• **INSTRUCTIONS TO FOLLOW**
When you come to the line with "1.13 | $ | 0.85 |", begin repeating; continue exactly through the final line of the records and include nothing from before.

Transcribed page contents
--
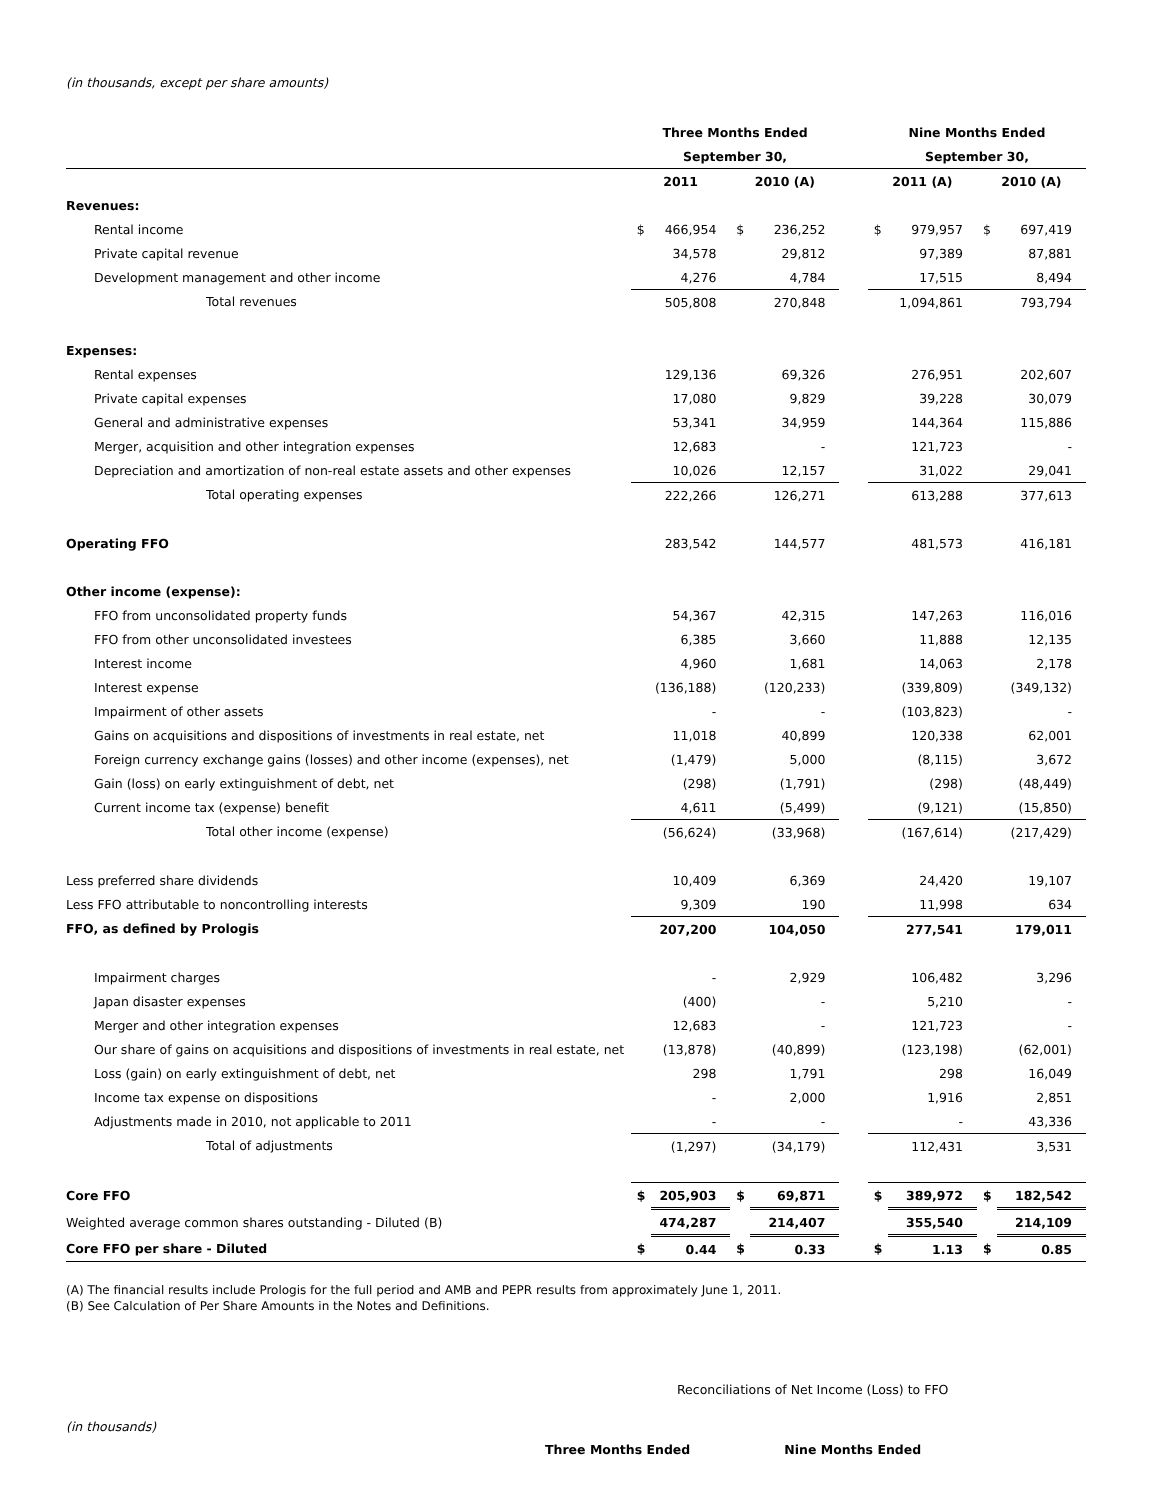(in thousands, except per share amounts)
| | Three Months Ended | | | | | Nine Months Ended | | | |
| --- | --- | --- | --- | --- | --- | --- | --- | --- | --- |
| | September 30, | | | | | September 30, | | | |
| | 2011 | | 2010 (A) | | | 2011 (A) | | 2010 (A) | |
| Revenues: | | | | | | | | | |
| Rental income | $ | 466,954 | $ | 236,252 | | $ | 979,957 | $ | 697,419 |
| Private capital revenue | | 34,578 | | 29,812 | | | 97,389 | | 87,881 |
| Development management and other income | | 4,276 | | 4,784 | | | 17,515 | | 8,494 |
| Total revenues | | 505,808 | | 270,848 | | | 1,094,861 | | 793,794 |
| Expenses: | | | | | | | | | |
| Rental expenses | | 129,136 | | 69,326 | | | 276,951 | | 202,607 |
| Private capital expenses | | 17,080 | | 9,829 | | | 39,228 | | 30,079 |
| General and administrative expenses | | 53,341 | | 34,959 | | | 144,364 | | 115,886 |
| Merger, acquisition and other integration expenses | | 12,683 | | - | | | 121,723 | | - |
| Depreciation and amortization of non-real estate assets and other expenses | | 10,026 | | 12,157 | | | 31,022 | | 29,041 |
| Total operating expenses | | 222,266 | | 126,271 | | | 613,288 | | 377,613 |
| Operating FFO | | 283,542 | | 144,577 | | | 481,573 | | 416,181 |
| Other income (expense): | | | | | | | | | |
| FFO from unconsolidated property funds | | 54,367 | | 42,315 | | | 147,263 | | 116,016 |
| FFO from other unconsolidated investees | | 6,385 | | 3,660 | | | 11,888 | | 12,135 |
| Interest income | | 4,960 | | 1,681 | | | 14,063 | | 2,178 |
| Interest expense | | (136,188) | | (120,233) | | | (339,809) | | (349,132) |
| Impairment of other assets | | - | | - | | | (103,823) | | - |
| Gains on acquisitions and dispositions of investments in real estate, net | | 11,018 | | 40,899 | | | 120,338 | | 62,001 |
| Foreign currency exchange gains (losses) and other income (expenses), net | | (1,479) | | 5,000 | | | (8,115) | | 3,672 |
| Gain (loss) on early extinguishment of debt, net | | (298) | | (1,791) | | | (298) | | (48,449) |
| Current income tax (expense) benefit | | 4,611 | | (5,499) | | | (9,121) | | (15,850) |
| Total other income (expense) | | (56,624) | | (33,968) | | | (167,614) | | (217,429) |
| Less preferred share dividends | | 10,409 | | 6,369 | | | 24,420 | | 19,107 |
| Less FFO attributable to noncontrolling interests | | 9,309 | | 190 | | | 11,998 | | 634 |
| FFO, as defined by Prologis | | 207,200 | | 104,050 | | | 277,541 | | 179,011 |
| Impairment charges | | - | | 2,929 | | | 106,482 | | 3,296 |
| Japan disaster expenses | | (400) | | - | | | 5,210 | | - |
| Merger and other integration expenses | | 12,683 | | - | | | 121,723 | | - |
| Our share of gains on acquisitions and dispositions of investments in real estate, net | | (13,878) | | (40,899) | | | (123,198) | | (62,001) |
| Loss (gain) on early extinguishment of debt, net | | 298 | | 1,791 | | | 298 | | 16,049 |
| Income tax expense on dispositions | | - | | 2,000 | | | 1,916 | | 2,851 |
| Adjustments made in 2010, not applicable to 2011 | | - | | - | | | - | | 43,336 |
| Total of adjustments | | (1,297) | | (34,179) | | | 112,431 | | 3,531 |
| Core FFO | $ | 205,903 | $ | 69,871 | | $ | 389,972 | $ | 182,542 |
| Weighted average common shares outstanding - Diluted (B) | | 474,287 | | 214,407 | | | 355,540 | | 214,109 |
| Core FFO per share - Diluted | $ | 0.44 | $ | 0.33 | | $ | 1.13 | $ | 0.85 |
(A) The financial results include Prologis for the full period and AMB and PEPR results from approximately June 1, 2011.
(B) See Calculation of Per Share Amounts in the Notes and Definitions.
Reconciliations of Net Income (Loss) to FFO
(in thousands)
Three Months Ended Nine Months Ended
--
• **RESPONSE**
| Core FFO per share - Diluted | $ | 0.44 | $ | 0.33 | | $ | 1.13 | $ | 0.85 |
(A) The financial results include Prologis for the full period and AMB and PEPR results from approximately June 1, 2011.
(B) See Calculation of Per Share Amounts in the Notes and Definitions.
Reconciliations of Net Income (Loss) to FFO
(in thousands)
Three Months Ended Nine Months Ended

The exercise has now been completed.